Again, the MRC’s so-called research provide no evidence of “partisan targeting” — it’s not Ad Fontes’ fault that right-wing websites produce such shoddy work. It could also be argued that the MRC misused Ad Fontes data for “commercial purposes: — it needs to generate these kinds of partisan attacks to keep the donations flowing. And, again, the post required a later “editor’s note” to clean up errors:
This article has been updated to clarify that Ad Fontes did not rate “some” of the leftist outlets that falsely the infamous Gaza hospital hoax story. Ad Fontes rated The New York Times’ infamous reporting, giving it a relatively low score of 23.67 for reliability and 0 for bias. Some of the largest media outlets reporting the hoax — Politico, Reuters and TIME Magazine — did not receive Ad Fontes ratings.
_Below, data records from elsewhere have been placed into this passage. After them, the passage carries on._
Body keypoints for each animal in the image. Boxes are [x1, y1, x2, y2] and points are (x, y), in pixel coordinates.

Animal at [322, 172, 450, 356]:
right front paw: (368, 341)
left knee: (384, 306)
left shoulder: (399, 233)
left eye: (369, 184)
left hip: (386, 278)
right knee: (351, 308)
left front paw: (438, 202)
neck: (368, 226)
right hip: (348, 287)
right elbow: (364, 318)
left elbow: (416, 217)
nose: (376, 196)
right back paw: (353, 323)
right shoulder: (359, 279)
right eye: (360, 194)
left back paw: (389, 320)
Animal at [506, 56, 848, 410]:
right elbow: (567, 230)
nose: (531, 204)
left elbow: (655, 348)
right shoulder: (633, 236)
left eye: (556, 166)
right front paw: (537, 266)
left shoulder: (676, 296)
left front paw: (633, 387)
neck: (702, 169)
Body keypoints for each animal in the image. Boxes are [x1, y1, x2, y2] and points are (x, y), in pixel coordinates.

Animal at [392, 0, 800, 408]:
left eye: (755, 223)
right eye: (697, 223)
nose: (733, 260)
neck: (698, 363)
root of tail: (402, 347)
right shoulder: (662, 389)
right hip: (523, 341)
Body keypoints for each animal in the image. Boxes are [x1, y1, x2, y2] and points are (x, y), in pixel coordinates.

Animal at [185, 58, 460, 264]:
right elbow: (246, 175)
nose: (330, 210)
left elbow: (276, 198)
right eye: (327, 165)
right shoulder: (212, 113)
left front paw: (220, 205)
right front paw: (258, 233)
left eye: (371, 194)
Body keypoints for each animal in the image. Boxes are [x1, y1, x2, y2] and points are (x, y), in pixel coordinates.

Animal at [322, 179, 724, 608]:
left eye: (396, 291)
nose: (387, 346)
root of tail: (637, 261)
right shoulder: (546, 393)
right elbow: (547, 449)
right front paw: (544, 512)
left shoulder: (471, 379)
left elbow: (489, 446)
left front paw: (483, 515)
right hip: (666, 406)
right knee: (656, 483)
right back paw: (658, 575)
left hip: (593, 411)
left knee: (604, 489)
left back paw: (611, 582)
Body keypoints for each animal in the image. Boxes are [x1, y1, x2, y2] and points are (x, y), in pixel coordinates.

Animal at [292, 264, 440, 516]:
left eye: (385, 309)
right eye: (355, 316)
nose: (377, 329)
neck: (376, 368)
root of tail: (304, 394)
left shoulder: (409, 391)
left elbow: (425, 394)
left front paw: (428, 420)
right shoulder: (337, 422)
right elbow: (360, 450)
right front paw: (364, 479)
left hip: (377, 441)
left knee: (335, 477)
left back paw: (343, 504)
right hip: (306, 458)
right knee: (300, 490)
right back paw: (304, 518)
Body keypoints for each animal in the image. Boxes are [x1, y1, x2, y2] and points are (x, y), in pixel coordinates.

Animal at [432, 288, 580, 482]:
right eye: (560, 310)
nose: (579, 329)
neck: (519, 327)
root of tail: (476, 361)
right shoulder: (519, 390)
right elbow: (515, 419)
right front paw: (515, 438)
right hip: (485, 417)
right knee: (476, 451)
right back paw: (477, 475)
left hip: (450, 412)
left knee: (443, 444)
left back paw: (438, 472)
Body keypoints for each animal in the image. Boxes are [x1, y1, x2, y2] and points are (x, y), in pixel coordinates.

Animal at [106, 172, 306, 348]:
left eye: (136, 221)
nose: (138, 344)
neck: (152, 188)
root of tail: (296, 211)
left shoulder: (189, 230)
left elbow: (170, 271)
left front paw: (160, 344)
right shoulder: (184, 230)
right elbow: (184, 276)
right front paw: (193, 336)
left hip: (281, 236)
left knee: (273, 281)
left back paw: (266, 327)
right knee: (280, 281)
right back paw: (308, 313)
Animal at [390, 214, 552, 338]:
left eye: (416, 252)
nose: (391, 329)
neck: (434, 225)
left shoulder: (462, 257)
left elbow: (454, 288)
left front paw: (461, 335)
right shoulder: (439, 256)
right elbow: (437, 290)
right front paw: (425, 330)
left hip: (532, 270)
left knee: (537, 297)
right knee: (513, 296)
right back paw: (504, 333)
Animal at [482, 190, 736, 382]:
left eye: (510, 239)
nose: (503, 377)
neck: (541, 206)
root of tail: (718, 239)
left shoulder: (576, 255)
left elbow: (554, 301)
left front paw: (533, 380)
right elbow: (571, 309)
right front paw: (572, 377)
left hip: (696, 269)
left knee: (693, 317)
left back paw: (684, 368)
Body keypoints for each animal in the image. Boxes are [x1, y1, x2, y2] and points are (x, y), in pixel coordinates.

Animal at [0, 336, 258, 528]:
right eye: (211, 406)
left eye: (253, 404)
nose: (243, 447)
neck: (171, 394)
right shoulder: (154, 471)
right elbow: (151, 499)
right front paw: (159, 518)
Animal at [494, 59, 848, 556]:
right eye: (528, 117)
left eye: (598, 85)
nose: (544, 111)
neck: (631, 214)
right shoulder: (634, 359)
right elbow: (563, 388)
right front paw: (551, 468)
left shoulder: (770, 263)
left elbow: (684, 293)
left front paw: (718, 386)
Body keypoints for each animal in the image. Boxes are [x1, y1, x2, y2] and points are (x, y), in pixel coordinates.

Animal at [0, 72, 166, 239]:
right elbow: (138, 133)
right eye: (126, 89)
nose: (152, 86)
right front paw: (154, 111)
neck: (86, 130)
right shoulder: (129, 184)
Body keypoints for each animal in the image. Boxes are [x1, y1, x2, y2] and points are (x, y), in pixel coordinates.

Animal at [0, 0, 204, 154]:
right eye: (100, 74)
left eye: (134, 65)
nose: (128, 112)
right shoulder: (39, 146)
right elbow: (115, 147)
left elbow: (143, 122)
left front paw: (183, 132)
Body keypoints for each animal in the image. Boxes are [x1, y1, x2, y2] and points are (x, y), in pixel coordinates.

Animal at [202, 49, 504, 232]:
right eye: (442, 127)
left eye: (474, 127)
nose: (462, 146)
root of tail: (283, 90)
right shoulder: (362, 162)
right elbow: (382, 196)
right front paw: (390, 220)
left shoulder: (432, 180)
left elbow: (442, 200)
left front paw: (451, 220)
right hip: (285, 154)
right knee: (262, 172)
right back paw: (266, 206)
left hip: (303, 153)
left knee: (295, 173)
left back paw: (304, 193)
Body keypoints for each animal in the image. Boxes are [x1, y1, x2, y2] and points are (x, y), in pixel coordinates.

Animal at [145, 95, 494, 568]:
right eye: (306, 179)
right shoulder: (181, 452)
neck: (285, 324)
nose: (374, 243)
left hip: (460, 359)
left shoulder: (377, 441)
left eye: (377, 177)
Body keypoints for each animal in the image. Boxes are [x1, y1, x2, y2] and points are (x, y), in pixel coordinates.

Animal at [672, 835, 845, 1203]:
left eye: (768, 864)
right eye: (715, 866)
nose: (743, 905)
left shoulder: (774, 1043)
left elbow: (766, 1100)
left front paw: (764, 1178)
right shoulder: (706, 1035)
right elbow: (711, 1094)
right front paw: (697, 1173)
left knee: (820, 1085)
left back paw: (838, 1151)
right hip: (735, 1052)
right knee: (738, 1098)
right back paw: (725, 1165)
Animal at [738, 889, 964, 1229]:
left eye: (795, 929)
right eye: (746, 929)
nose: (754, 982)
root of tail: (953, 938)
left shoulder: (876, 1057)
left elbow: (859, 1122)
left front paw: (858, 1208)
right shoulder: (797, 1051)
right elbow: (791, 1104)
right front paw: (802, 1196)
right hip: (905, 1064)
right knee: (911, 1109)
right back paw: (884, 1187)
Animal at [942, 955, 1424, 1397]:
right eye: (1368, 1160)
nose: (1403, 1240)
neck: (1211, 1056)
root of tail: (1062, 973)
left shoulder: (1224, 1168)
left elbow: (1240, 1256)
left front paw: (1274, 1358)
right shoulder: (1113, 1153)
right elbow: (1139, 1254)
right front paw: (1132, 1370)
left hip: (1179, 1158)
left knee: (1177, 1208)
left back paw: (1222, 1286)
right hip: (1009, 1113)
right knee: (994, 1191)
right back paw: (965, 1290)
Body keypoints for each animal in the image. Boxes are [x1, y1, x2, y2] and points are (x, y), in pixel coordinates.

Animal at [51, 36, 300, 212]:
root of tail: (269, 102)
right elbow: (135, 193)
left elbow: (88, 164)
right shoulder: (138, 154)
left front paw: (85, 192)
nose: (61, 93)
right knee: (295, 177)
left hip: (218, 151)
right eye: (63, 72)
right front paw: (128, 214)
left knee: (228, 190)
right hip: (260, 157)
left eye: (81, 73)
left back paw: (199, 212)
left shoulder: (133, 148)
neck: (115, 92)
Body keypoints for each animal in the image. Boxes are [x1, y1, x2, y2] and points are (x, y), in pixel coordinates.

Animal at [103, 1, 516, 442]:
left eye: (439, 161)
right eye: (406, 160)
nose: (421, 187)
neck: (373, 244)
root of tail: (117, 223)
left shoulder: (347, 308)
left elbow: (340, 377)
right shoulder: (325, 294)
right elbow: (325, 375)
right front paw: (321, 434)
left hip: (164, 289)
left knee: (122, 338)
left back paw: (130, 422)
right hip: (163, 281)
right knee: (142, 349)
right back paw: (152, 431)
Cornelio unironically concluded: “In other words: Don’t believe your lying eyes, there’s nothing to see here, folks.” Cornelio and the MRC, of course, don’t want their partisan attacks on Ad Fontes to be questioned and exposed for the political hackwork they are.
When Ad Fontes downgraded the MRC for its shoddy attacks, Cornelio screeched in a Jan. 25 post:
MRC Free Speech America caught an anti-free speech organization with its hands in the cookie jar. Ad Fontes, the notably leftist media ratings firm, reacted to MRC articles that criticized its left-wing bias by giving these articles unfavorable ratings. We kid you not!
The left-wing censorship firm, presenting itself as the arbiter of truth, pummelled two MRC articles—explicitly about Ad Fontes—with negative scores. In essence, Ad Fontes claimed articles accusing its system as biased and unreliable were … biased and unreliable.
The joke writes itself. After recognizing how ridiculous Ad Fontes looked targeting articles that questioned its ratings, the company enacted a new policy – it will no longer rate articles about itself. Tellingly, this decision was only made after being confronted by MRC staff.
MRC reached out to Ad Fontes for comment on Jan. 15, 2024. In response, Ad Fontes admitted that rating articles about itself looked bad in retrospect. Citing growing scrutiny and an internal discussion, Ad Fontes founder and CEO Vanessa Otero declared to MRC that they “decided that moving forward, we won’t rate any articles that are about us or tangentially mention us.”
[…]Ad Fontes inexplicably targeted both these articles to denigrate. First, Ad Fontes gave MRC’s initial exposé—published on Sept. 21, 2023—a scathingly low-reliability score of 5.33. This review placed the story near what Ad Fontes considers “Fabricated” or “Misleading” content. Ad Fontes later removed the rating completely, according to archived links reviewed by MRC Free Speech America.
Months later, Ad Fontes targeted another MRC article daring to call out the journalism gatekeepers at the firm. This time, the company selected MRC reporting on Ad Fontes’s decision to partially pull the curtain shut on its data following our exposé. The MRC report relied on an Ad Fontes mass email telling its subscribers that it took drastic measures to limit its previously available trove of data.
Despite MRC using Ad Fontes’s own words, the company punished the article with yet another low-reliability score of 8.33. Similar to when it walked back its review of MRC’s initial exposé, Ad Fontes again removed its score for the second article on Jan. 15, 2023, hours after MRC Free Speech America reached out to the media ratings firm with questions about the increasingly glaring conflict of interest.
Cornelio didn’t explain why Ad Fontes should be forbidden from responding to the MRC’s shoddy, bad-faith attacks. And Ad Fontes withdrawing its rating on the articles doesn’t change the fact that the the MRC’s attacks are, in fact, misleading and unreliable, as illustrated by the fact that two previous attacks required “editor’s note” corrections.